Dataset content:
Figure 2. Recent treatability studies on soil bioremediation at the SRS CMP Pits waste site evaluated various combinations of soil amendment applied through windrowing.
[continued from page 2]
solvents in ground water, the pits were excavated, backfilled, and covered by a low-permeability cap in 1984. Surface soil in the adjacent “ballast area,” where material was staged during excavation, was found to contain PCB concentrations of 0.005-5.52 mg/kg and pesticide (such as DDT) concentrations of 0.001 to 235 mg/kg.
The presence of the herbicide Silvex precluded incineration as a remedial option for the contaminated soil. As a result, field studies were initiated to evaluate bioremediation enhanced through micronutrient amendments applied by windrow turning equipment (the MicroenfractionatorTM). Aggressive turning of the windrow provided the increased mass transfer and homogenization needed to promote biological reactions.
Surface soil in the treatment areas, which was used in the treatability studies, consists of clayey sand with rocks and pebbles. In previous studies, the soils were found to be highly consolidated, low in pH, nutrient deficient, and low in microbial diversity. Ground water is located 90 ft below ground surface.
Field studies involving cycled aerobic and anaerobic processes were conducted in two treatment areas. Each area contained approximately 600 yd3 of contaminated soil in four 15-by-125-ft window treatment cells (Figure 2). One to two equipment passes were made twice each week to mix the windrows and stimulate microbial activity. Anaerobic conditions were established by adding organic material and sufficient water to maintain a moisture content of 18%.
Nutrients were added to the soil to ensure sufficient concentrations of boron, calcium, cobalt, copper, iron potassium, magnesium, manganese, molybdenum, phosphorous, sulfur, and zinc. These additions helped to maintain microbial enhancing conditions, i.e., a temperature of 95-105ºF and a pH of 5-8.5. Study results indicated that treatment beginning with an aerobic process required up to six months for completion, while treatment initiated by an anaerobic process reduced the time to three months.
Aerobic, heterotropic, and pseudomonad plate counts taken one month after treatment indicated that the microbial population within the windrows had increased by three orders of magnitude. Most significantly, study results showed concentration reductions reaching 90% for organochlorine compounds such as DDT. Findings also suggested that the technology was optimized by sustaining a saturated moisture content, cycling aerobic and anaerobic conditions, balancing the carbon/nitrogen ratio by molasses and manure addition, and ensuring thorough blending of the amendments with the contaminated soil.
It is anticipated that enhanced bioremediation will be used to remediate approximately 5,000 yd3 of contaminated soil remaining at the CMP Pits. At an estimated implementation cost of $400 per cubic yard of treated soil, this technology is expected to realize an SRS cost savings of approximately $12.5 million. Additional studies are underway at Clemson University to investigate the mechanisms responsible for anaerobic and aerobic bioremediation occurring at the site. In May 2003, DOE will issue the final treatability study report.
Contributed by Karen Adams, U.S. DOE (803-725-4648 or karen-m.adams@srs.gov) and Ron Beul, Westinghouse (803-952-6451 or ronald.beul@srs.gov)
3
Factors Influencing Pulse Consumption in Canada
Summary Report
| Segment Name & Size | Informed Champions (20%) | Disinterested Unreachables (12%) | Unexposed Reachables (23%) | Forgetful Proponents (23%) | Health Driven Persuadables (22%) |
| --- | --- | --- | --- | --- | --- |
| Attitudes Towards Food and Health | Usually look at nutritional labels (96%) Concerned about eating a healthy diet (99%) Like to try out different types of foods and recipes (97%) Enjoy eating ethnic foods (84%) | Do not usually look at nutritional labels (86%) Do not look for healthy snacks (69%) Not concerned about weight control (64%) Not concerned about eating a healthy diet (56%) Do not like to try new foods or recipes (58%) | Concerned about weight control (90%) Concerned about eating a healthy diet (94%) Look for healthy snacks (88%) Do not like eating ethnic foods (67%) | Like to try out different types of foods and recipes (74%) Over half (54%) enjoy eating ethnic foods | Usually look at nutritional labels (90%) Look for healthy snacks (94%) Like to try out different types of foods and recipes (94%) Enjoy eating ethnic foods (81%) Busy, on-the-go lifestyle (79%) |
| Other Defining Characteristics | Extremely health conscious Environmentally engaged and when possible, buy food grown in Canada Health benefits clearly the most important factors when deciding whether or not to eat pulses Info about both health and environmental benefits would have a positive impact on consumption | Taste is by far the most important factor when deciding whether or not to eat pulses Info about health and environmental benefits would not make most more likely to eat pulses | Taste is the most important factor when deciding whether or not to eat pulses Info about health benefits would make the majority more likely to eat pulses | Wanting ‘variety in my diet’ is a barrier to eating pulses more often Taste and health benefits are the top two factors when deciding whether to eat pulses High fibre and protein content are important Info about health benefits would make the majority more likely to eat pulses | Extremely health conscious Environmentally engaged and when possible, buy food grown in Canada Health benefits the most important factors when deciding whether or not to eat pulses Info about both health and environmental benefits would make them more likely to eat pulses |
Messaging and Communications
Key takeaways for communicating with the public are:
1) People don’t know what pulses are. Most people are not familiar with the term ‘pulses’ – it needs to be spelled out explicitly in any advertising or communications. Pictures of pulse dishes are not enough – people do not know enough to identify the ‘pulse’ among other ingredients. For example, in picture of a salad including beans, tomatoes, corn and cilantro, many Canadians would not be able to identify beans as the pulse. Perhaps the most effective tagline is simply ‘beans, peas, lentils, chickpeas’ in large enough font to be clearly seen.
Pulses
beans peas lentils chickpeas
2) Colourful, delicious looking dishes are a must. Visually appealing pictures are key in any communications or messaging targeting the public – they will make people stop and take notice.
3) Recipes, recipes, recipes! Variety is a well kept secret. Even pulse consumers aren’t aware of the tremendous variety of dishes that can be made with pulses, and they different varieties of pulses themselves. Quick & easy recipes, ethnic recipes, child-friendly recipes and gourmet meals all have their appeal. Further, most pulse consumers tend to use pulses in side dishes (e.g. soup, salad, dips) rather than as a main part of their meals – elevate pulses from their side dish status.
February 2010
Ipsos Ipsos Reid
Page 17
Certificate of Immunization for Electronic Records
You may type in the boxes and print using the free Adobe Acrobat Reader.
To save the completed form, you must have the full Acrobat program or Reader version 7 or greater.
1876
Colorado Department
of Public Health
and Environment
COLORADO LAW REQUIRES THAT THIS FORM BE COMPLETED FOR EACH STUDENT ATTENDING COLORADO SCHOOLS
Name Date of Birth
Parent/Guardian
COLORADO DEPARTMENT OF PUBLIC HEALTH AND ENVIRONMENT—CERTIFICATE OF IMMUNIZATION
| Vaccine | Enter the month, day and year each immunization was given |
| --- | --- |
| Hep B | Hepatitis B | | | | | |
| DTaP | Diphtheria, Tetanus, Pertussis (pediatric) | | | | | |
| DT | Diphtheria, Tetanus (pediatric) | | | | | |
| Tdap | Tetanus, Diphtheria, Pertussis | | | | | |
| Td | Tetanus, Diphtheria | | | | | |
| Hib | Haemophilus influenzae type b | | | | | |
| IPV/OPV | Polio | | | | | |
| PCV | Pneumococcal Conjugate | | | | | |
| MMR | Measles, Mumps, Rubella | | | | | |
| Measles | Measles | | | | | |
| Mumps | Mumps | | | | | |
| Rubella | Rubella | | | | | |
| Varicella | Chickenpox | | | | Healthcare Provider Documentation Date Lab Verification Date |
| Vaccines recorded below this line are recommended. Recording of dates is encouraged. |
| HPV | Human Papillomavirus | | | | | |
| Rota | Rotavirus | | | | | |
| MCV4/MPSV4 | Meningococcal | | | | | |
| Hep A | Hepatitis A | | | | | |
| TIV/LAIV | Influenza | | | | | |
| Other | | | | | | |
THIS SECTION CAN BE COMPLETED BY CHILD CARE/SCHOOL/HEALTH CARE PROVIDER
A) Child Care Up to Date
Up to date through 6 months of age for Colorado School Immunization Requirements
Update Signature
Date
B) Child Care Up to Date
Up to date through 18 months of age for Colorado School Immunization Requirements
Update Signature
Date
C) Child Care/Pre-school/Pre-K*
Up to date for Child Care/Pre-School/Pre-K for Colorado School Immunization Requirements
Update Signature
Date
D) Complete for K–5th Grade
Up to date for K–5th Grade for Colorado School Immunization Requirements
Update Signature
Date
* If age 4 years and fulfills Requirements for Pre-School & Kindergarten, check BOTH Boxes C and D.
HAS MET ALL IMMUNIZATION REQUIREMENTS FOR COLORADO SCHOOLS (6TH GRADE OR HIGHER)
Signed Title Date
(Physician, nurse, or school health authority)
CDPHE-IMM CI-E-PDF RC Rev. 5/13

Work to be completed: Set down nothing but the lines from the one containing "Measles | | | | | |" through the final line above, exactly as written.

Answer to this exercise:
| Measles | Measles | | | | | |
| Mumps | Mumps | | | | | |
| Rubella | Rubella | | | | | |
| Varicella | Chickenpox | | | | Healthcare Provider Documentation Date Lab Verification Date |
| Vaccines recorded below this line are recommended. Recording of dates is encouraged. |
| HPV | Human Papillomavirus | | | | | |
| Rota | Rotavirus | | | | | |
| MCV4/MPSV4 | Meningococcal | | | | | |
| Hep A | Hepatitis A | | | | | |
| TIV/LAIV | Influenza | | | | | |
| Other | | | | | | |
THIS SECTION CAN BE COMPLETED BY CHILD CARE/SCHOOL/HEALTH CARE PROVIDER
A) Child Care Up to Date
Up to date through 6 months of age for Colorado School Immunization Requirements
Update Signature
Date
B) Child Care Up to Date
Up to date through 18 months of age for Colorado School Immunization Requirements
Update Signature
Date
C) Child Care/Pre-school/Pre-K*
Up to date for Child Care/Pre-School/Pre-K for Colorado School Immunization Requirements
Update Signature
Date
D) Complete for K–5th Grade
Up to date for K–5th Grade for Colorado School Immunization Requirements
Update Signature
Date
* If age 4 years and fulfills Requirements for Pre-School & Kindergarten, check BOTH Boxes C and D.
HAS MET ALL IMMUNIZATION REQUIREMENTS FOR COLORADO SCHOOLS (6TH GRADE OR HIGHER)
Signed Title Date
(Physician, nurse, or school health authority)
CDPHE-IMM CI-E-PDF RC Rev. 5/13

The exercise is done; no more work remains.